Le plus frappant est la diminution de l’écart entre les taux français et les taux grecs et espagnols.. Depuis novembre, la France, l’Espagne et la Grèce ont même des rendements sensiblement identiques, ce qui est totalement inédit depuis une quinzaine d’années. La France était auparavant considérée comme l’un des pays les plus sûrs de la région, juste derrière l’Allemagne ou les Pays-Bas. Force est de constater que cela ne semble plus être le cas pour le moment.
On peut toutefois s’interroger sur les tarifs pratiqués aux Etats-Unis et au Royaume-Uni.

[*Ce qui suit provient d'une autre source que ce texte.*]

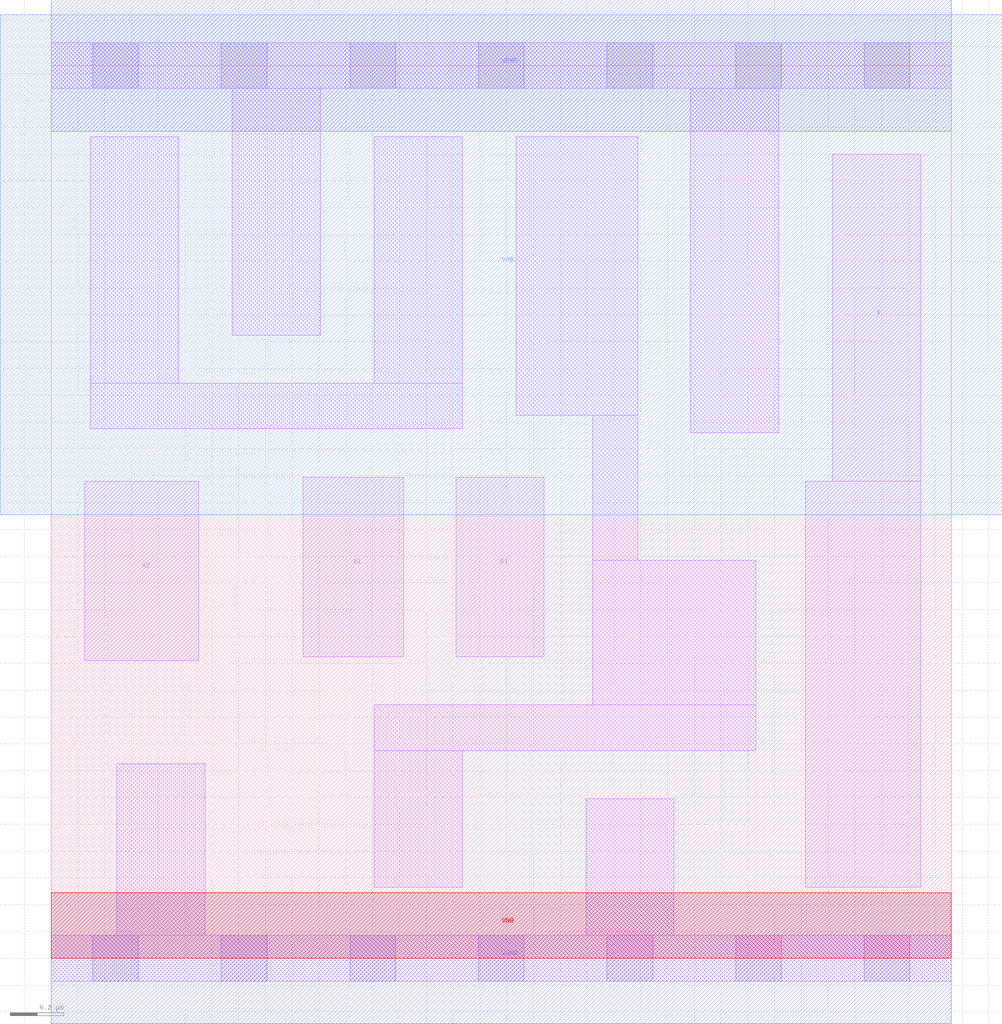
<source format=lef>
# Copyright 2020 The SkyWater PDK Authors
#
# Licensed under the Apache License, Version 2.0 (the "License");
# you may not use this file except in compliance with the License.
# You may obtain a copy of the License at
#
#     https://www.apache.org/licenses/LICENSE-2.0
#
# Unless required by applicable law or agreed to in writing, software
# distributed under the License is distributed on an "AS IS" BASIS,
# WITHOUT WARRANTIES OR CONDITIONS OF ANY KIND, either express or implied.
# See the License for the specific language governing permissions and
# limitations under the License.
#
# SPDX-License-Identifier: Apache-2.0

VERSION 5.7 ;
  NOWIREEXTENSIONATPIN ON ;
  DIVIDERCHAR "/" ;
  BUSBITCHARS "[]" ;
MACRO sky130_fd_sc_lp__a21o_lp
  CLASS CORE ;
  FOREIGN sky130_fd_sc_lp__a21o_lp ;
  ORIGIN  0.000000  0.000000 ;
  SIZE  3.360000 BY  3.330000 ;
  SYMMETRY X Y R90 ;
  SITE unit ;
  PIN A1
    ANTENNAGATEAREA  0.313000 ;
    DIRECTION INPUT ;
    USE SIGNAL ;
    PORT
      LAYER li1 ;
        RECT 0.940000 1.125000 1.315000 1.795000 ;
    END
  END A1
  PIN A2
    ANTENNAGATEAREA  0.313000 ;
    DIRECTION INPUT ;
    USE SIGNAL ;
    PORT
      LAYER li1 ;
        RECT 0.125000 1.110000 0.550000 1.780000 ;
    END
  END A2
  PIN B1
    ANTENNAGATEAREA  0.376000 ;
    DIRECTION INPUT ;
    USE SIGNAL ;
    PORT
      LAYER li1 ;
        RECT 1.510000 1.125000 1.840000 1.795000 ;
    END
  END B1
  PIN X
    ANTENNADIFFAREA  0.404700 ;
    DIRECTION OUTPUT ;
    USE SIGNAL ;
    PORT
      LAYER li1 ;
        RECT 2.815000 0.265000 3.245000 1.780000 ;
        RECT 2.915000 1.780000 3.245000 3.000000 ;
    END
  END X
  PIN VGND
    DIRECTION INOUT ;
    USE GROUND ;
    PORT
      LAYER met1 ;
        RECT 0.000000 -0.245000 3.360000 0.245000 ;
    END
  END VGND
  PIN VNB
    DIRECTION INOUT ;
    USE GROUND ;
    PORT
      LAYER pwell ;
        RECT 0.000000 0.000000 3.360000 0.245000 ;
    END
  END VNB
  PIN VPB
    DIRECTION INOUT ;
    USE POWER ;
    PORT
      LAYER nwell ;
        RECT -0.190000 1.655000 3.550000 3.520000 ;
    END
  END VPB
  PIN VPWR
    DIRECTION INOUT ;
    USE POWER ;
    PORT
      LAYER met1 ;
        RECT 0.000000 3.085000 3.360000 3.575000 ;
    END
  END VPWR
  OBS
    LAYER li1 ;
      RECT 0.000000 -0.085000 3.360000 0.085000 ;
      RECT 0.000000  3.245000 3.360000 3.415000 ;
      RECT 0.145000  1.975000 1.535000 2.145000 ;
      RECT 0.145000  2.145000 0.475000 3.065000 ;
      RECT 0.245000  0.085000 0.575000 0.725000 ;
      RECT 0.675000  2.325000 1.005000 3.245000 ;
      RECT 1.205000  0.265000 1.535000 0.775000 ;
      RECT 1.205000  0.775000 2.630000 0.945000 ;
      RECT 1.205000  2.145000 1.535000 3.065000 ;
      RECT 1.735000  2.025000 2.190000 3.065000 ;
      RECT 1.995000  0.085000 2.325000 0.595000 ;
      RECT 2.020000  0.945000 2.630000 1.485000 ;
      RECT 2.020000  1.485000 2.190000 2.025000 ;
      RECT 2.385000  1.960000 2.715000 3.245000 ;
    LAYER mcon ;
      RECT 0.155000 -0.085000 0.325000 0.085000 ;
      RECT 0.155000  3.245000 0.325000 3.415000 ;
      RECT 0.635000 -0.085000 0.805000 0.085000 ;
      RECT 0.635000  3.245000 0.805000 3.415000 ;
      RECT 1.115000 -0.085000 1.285000 0.085000 ;
      RECT 1.115000  3.245000 1.285000 3.415000 ;
      RECT 1.595000 -0.085000 1.765000 0.085000 ;
      RECT 1.595000  3.245000 1.765000 3.415000 ;
      RECT 2.075000 -0.085000 2.245000 0.085000 ;
      RECT 2.075000  3.245000 2.245000 3.415000 ;
      RECT 2.555000 -0.085000 2.725000 0.085000 ;
      RECT 2.555000  3.245000 2.725000 3.415000 ;
      RECT 3.035000 -0.085000 3.205000 0.085000 ;
      RECT 3.035000  3.245000 3.205000 3.415000 ;
  END
END sky130_fd_sc_lp__a21o_lp
END LIBRARY

</source>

En fait, dans les deux cas, ils proviennent niveau des taux directeurs de la Fed et de la Banque de“Angleterre” qui sont plus élevés que ceux de la BCE, et ne sont pas le signe d’un risque nécessairement plus élevé. La comparaison n’est donc pertinente qu’au sein d’une même zone monétaire, et donc au sein de la zone euro dans notre cas. Dans ce contexte, La France est rattrapée par la plupart des pays du Sud qui ont repris des couleurs depuis la crise des dettes souveraines il y a une dizaine d’années.
Les origines de la situation française
La France est politiquement instable, connaît une croissance faible et un déficit très important. En comparaison, l’Espagne, le Portugal et la Grèce se sont redressés en 10 ans. Ils ont une croissance bien plus forte, une situation politique plus stable et donc de meilleures perspectives.
Cependant, dans cette période budgétaire très contrainte, une hausse des taux de rendement des obligations françaises augmente le coût de la dette pour l’État. Cependant, la France a un agenda d’investissement chargé (transition énergétique, développement durable, etc.) que les contraintes budgétaires rongent. Même si la situation française n’est pas comparable à celle de la Grèce en 2010, un cercle vicieux pourrait néanmoins s’amorcer si rien n’est fait pour réduire le déficit budgétaire de l’État français.
Il est toutefois important de ne pas trop paniquer. La dette française reste très liquide, il y a toujours plus de demande que d’offre. Il n’y a donc pas d’effondrement du marché de la dette, mais une hausse des prix issue de la méfiance à l’égard de l’État français.
Les marchés évoluant très rapidement, les taux pourraient chuter rapidement, à condition que les politiques économiques et budgétaires du gouvernement soient convaincantes. Les prochains jours seront probablement décisifs de ce point de vue.